→ **Your instructions**:
Take the line that contains "G04 APERTURE END LIST*" as the first line and the last line of the material below as the final one; reproduce exactly the lines between, inclusive.
** Provided information follows **
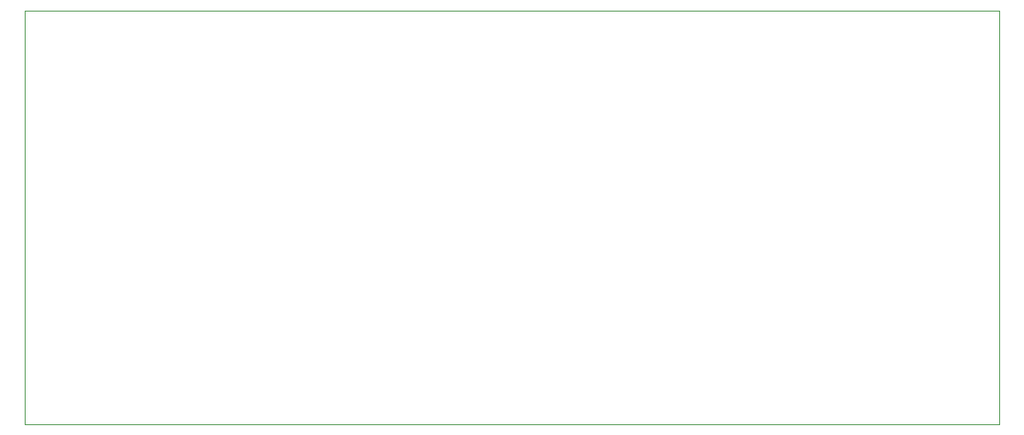
<source format=gbr>
%TF.GenerationSoftware,KiCad,Pcbnew,7.0.9*%
%TF.CreationDate,2024-03-08T21:06:40+01:00*%
%TF.ProjectId,SI4684 controller,53493436-3834-4206-936f-6e74726f6c6c,rev?*%
%TF.SameCoordinates,Original*%
%TF.FileFunction,Profile,NP*%
%FSLAX46Y46*%
G04 Gerber Fmt 4.6, Leading zero omitted, Abs format (unit mm)*
G04 Created by KiCad (PCBNEW 7.0.9) date 2024-03-08 21:06:40*
%MOMM*%
%LPD*%
G01*
G04 APERTURE LIST*
%TA.AperFunction,Profile*%
%ADD10C,0.050000*%
%TD*%
G04 APERTURE END LIST*
D10*
X106036000Y-128796424D02*
X106036000Y-86251424D01*
X106036000Y-86251424D02*
X206036000Y-86251424D01*
X106036000Y-128796424D02*
X206036000Y-128796424D01*
X206036000Y-128796424D02*
X206036000Y-86251424D01*
M02*

</source>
** End of Provided information **
→ **Task solution**:
G04 APERTURE END LIST*
D10*
X106036000Y-128796424D02*
X106036000Y-86251424D01*
X106036000Y-86251424D02*
X206036000Y-86251424D01*
X106036000Y-128796424D02*
X206036000Y-128796424D01*
X206036000Y-128796424D02*
X206036000Y-86251424D01*
M02*

</source>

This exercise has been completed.